Consumers also are wary of the vehicles' limited range, charging requirements and minimal charger network, says Jean-Francois Tremblay, advanced powertrain task force leader for Ernst & Young. Incentives such as the federal $7,500 income tax credit spurred some sales, but Tremblay says that EVs and plug-in hybrids will account for less than 2 percent of U.S. light-vehicle sales by 2020.
Automakers were mistaken in thinking they could rack up strong sales without a charging network in place, he says.
"We're not talking about a product line. We're talking about an ecosystem," Tremblay says. "A lot of companies were focusing on them as a product. I think we got caught up in the hype of the product, as opposed to the ecosystem."
More EVs coming
Today, battery makers take some hope from automakers' plans to launch a new wave of plug-in hybrids and EVs.
Nancy Gioia, Ford Motor's director of global electrification, said the combined number of EVs and plug-in hybrid nameplates on sale in the United States will rise from 13 this year to 61 by 2016.
But Gioia cautioned against expectations of high sales. Those vehicles won't sell in volume unless they offer a much shorter payback period to consumers, she said. Today's EVs and plug-in hybrids take eight years or more to pay off.

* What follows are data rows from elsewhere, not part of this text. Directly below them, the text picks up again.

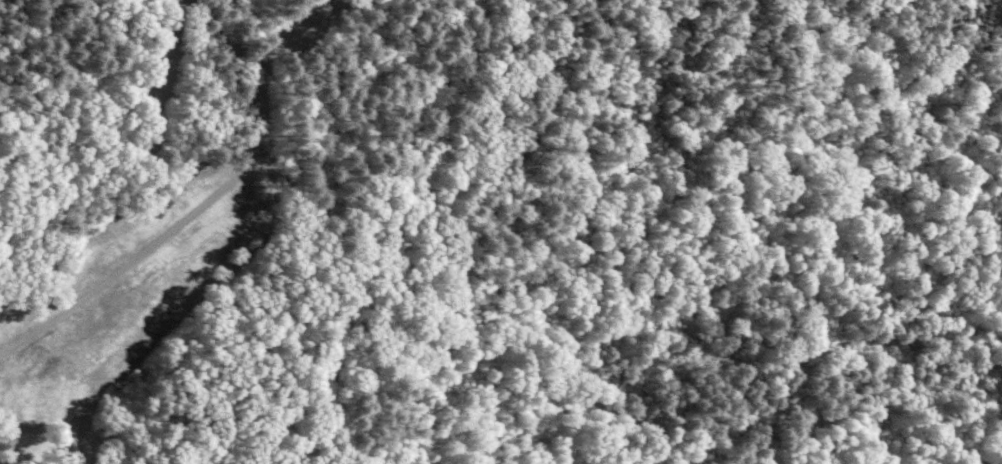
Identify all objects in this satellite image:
road: (212, 29)
road: (297, 29)
road: (568, 61)
road: (168, 231)

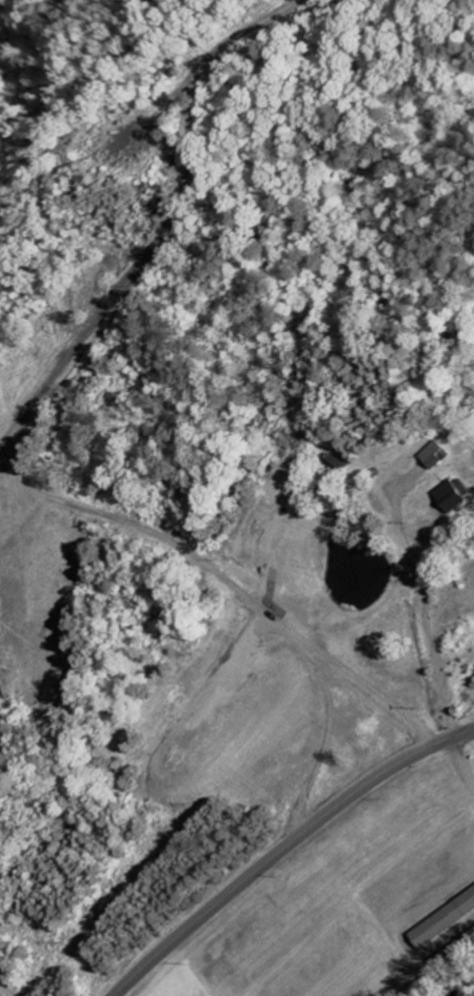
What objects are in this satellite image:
road: (103, 317)
building: (436, 457)
building: (455, 497)
road: (425, 603)
road: (240, 604)
road: (466, 768)
road: (284, 848)
road: (444, 871)
building: (444, 924)

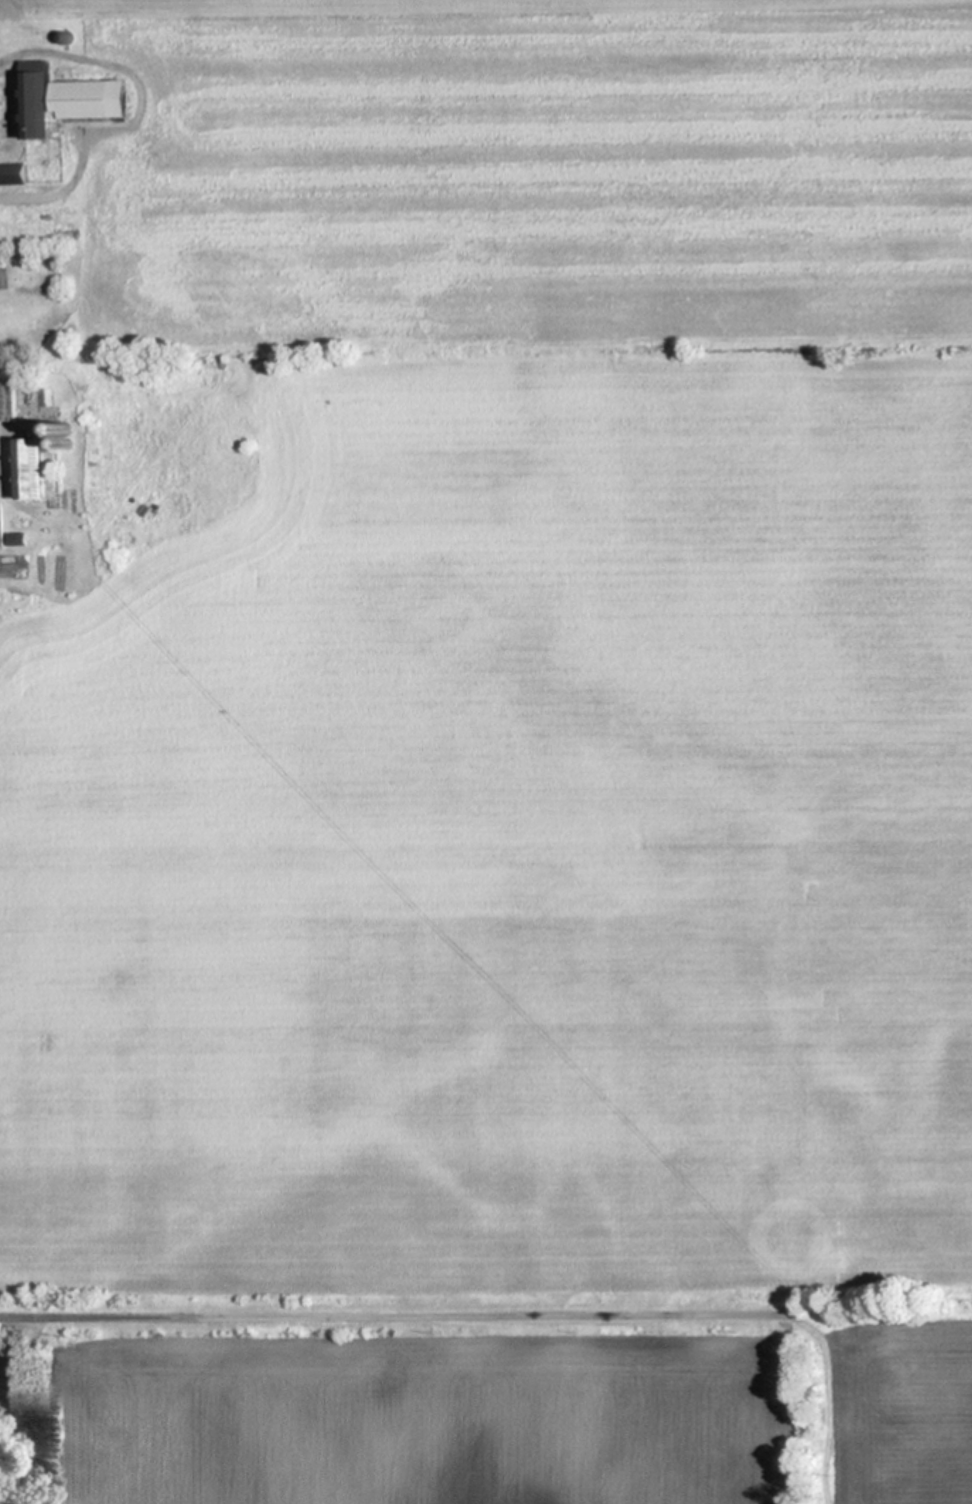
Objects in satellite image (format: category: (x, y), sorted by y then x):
building: (38, 95)
building: (92, 97)
building: (13, 173)
building: (8, 397)
building: (32, 467)
building: (2, 523)
building: (18, 538)
road: (378, 1315)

"If it's not customer-driven, no matter what we do, 'build it and they will come' will not work," Gioia said in a presentation at The Battery Show, an advanced battery trade show last month in suburban Detroit.

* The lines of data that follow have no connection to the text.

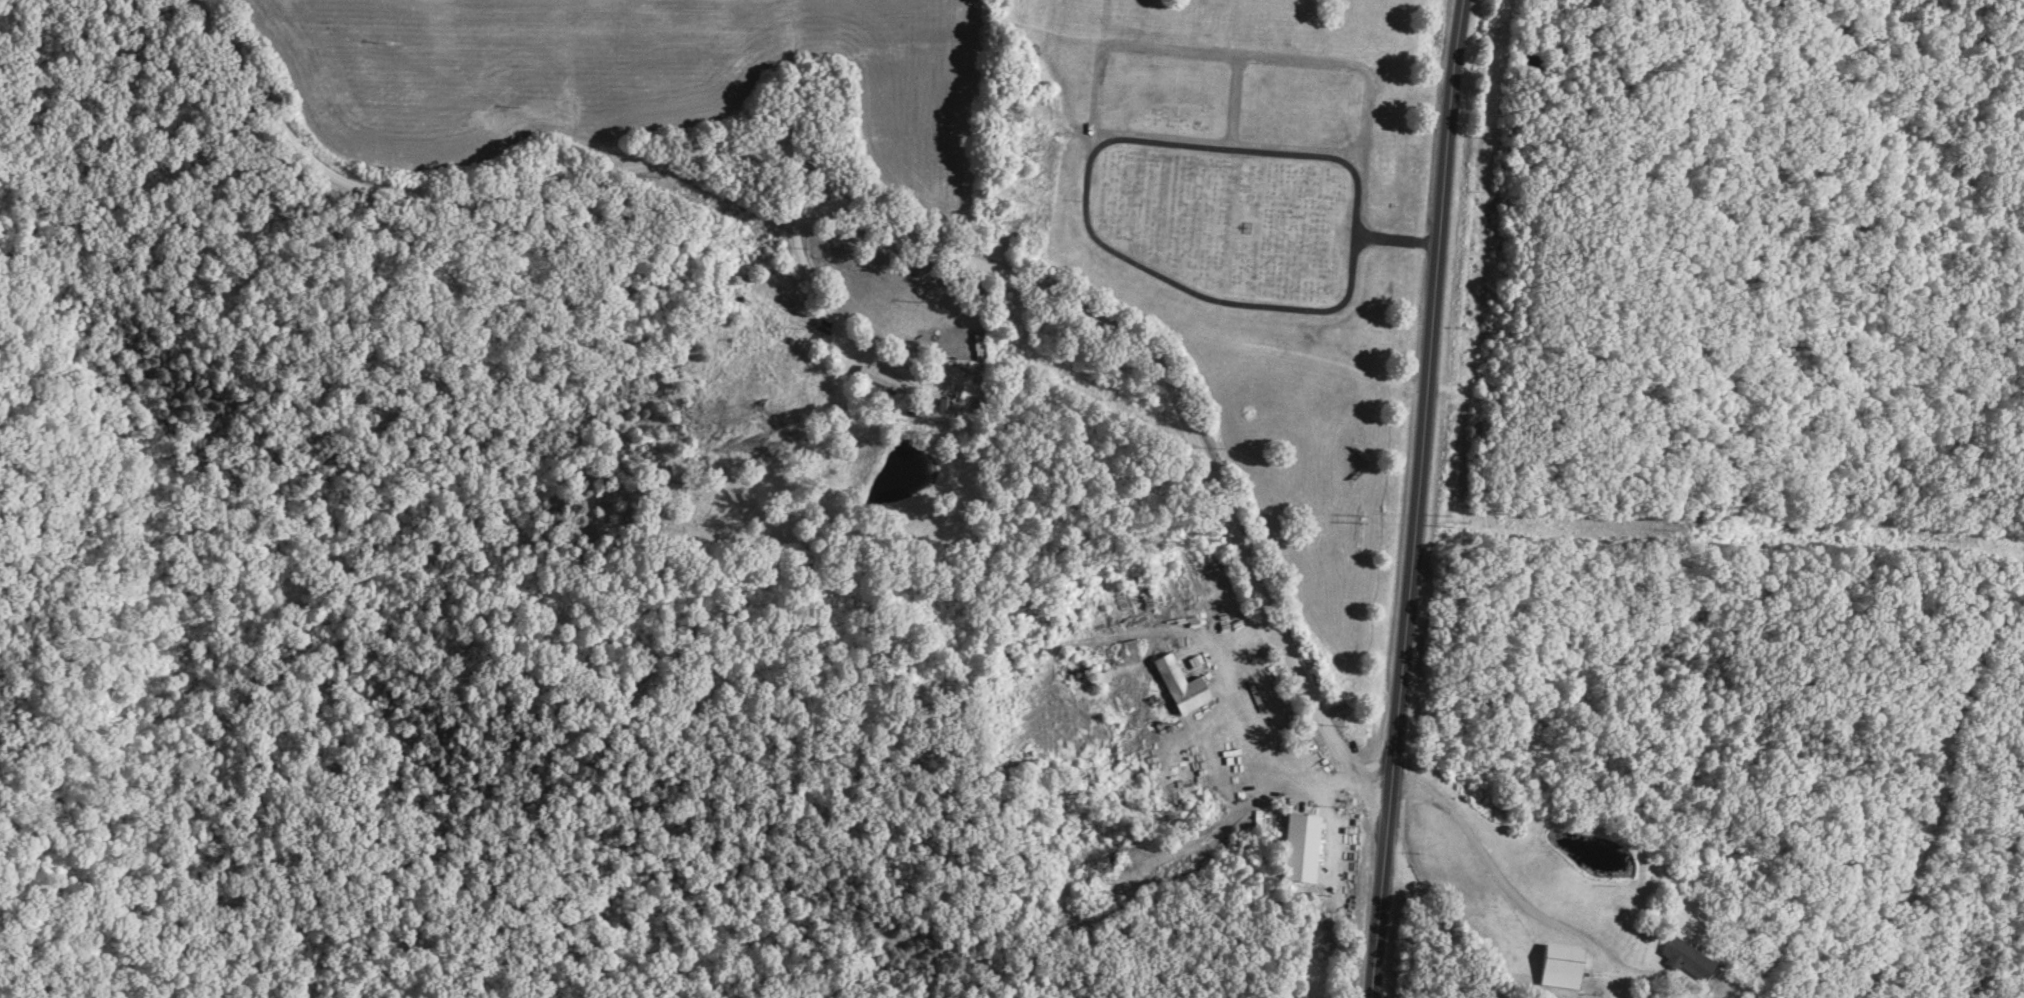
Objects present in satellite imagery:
road: (887, 209)
road: (1091, 226)
road: (1402, 243)
road: (804, 254)
building: (979, 348)
building: (881, 381)
road: (1426, 499)
building: (1101, 680)
building: (1183, 687)
road: (1282, 774)
road: (1936, 792)
road: (1331, 824)
building: (1301, 849)
road: (1511, 890)
building: (1686, 960)
building: (1560, 967)
road: (1726, 996)

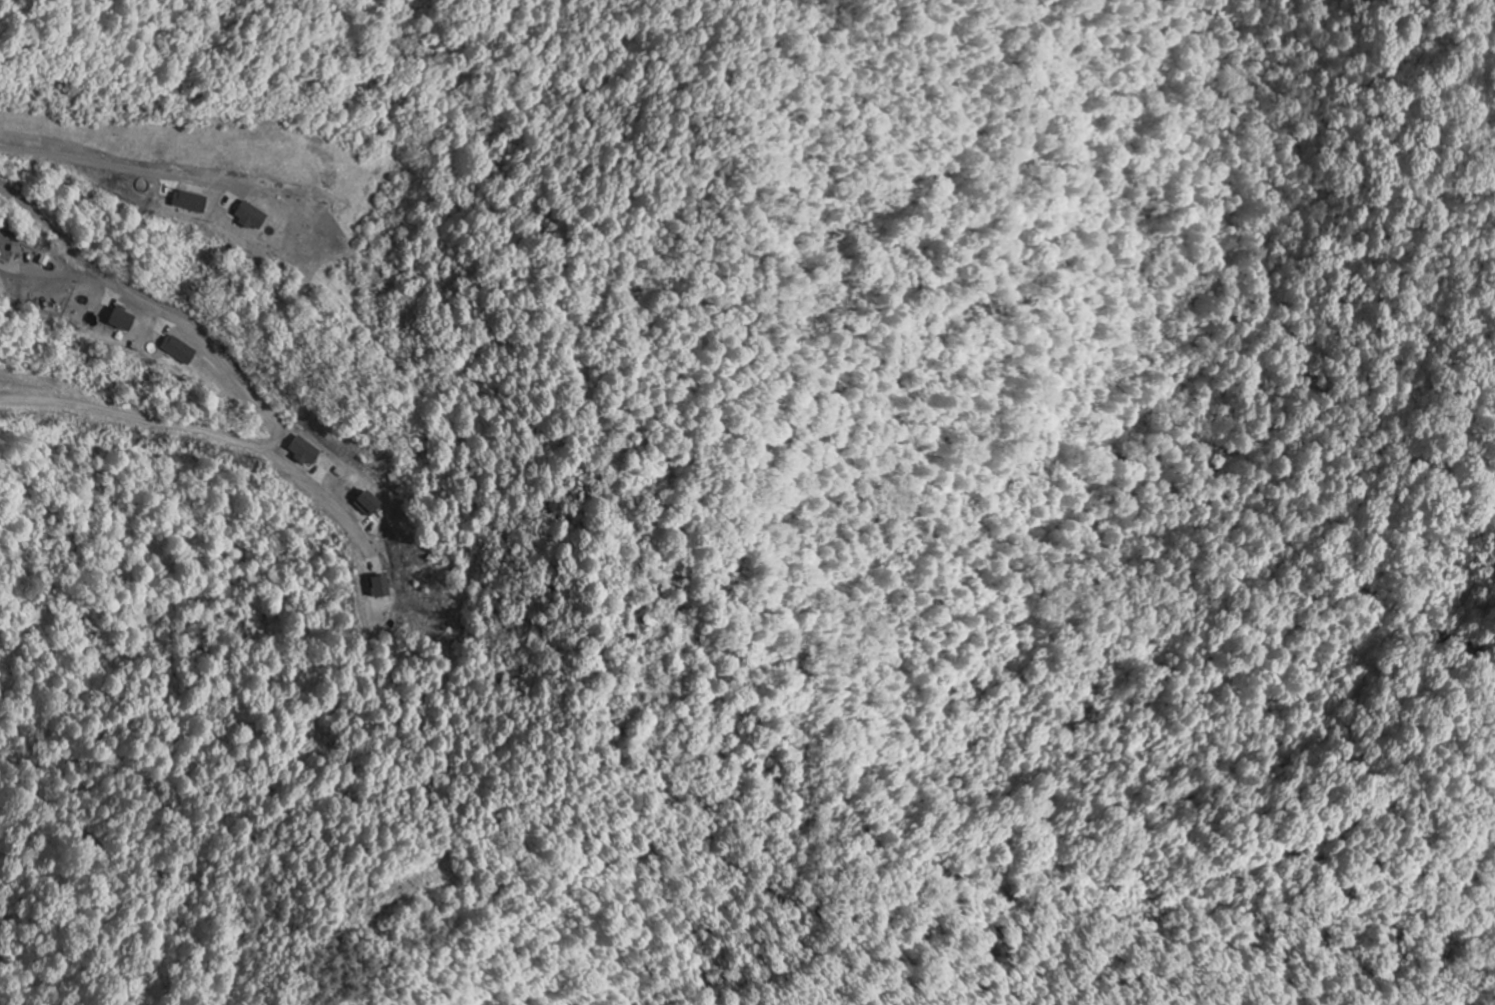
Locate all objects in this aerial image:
building: (189, 202)
building: (251, 217)
building: (121, 320)
building: (178, 350)
building: (305, 452)
building: (368, 505)
building: (380, 587)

Battery companies are optimistic that automakers will find a combination of battery power, range and cost that attracts consumers. They also look to foreign markets and nonautomotive customers to stay afloat.
Christina Lampe-Onnerud, who recently left as CEO of battery maker Boston-Power, says China represents a growth opportunity. Boston-Power moved its operations to China this year after receiving a $125 million financing package for a plant and r&d center there. Boston-Power, which lost out in competition for Recovery Act grants, is supplying battery packs to Beijing Electric Vehicle Co. for an electric version of the Saab 9-5.
"I think there are other regions in the world where it is all going forward very nicely," Lampe-Onnerud says. "In the United States, it doesn't look very nice."
Christina Lampe-Onnerud: The former CEO of battery maker Boston-Power helped move the company’s operations to China.
Other uses -- such as providing energy for buildings and electric grid backup, powering larger fleet vehicles such as buses and helping to operate light-vehicle mild hybrid systems -- offer some potential. But Ernst & Young's Tremblay says they probably won't provide the volumes that were foreseen for light vehicles.
Also, lithium ion may be too pricey for some uses. A study by consulting firm Roland Berger says that advanced lead-acid batteries "are likely to become a viable and cost-effective solution for stop-start and micro-hybrid applications."
Battery makers say that the need for low-emission, fuel-efficient vehicles still exists. Increasing global demand for petroleum and stricter emissions limits eventually will make electrified vehicles more attractive, they say.
"The fundamental factors that drive electrification are still there and are still strong," says LG Chem's Patil. "I think there is no question that electrification will stay and will continue to grow."
Lithium ion advocates also say they expect advances in battery technology to lower costs. But which companies can stay alive to see if the market turns in their favor?
The Roland Berger study says that cost-saving improvements are likely, both in materials and in production efficiencies. But, it adds, they will "require more cash for introduction and industrialization." Only large, well-funded companies will survive, the study concludes.
Xavier Mosquet, leader of the Boston Consulting Group's global automotive practice, says that established suppliers will stay in the game: "It's easier for an LG Chem than it is for an A123."
But he adds that the turnaround looks distant today.
"At best, it's a 40,000 per year car market," Mosquet says. "That is not even sufficient for one plant."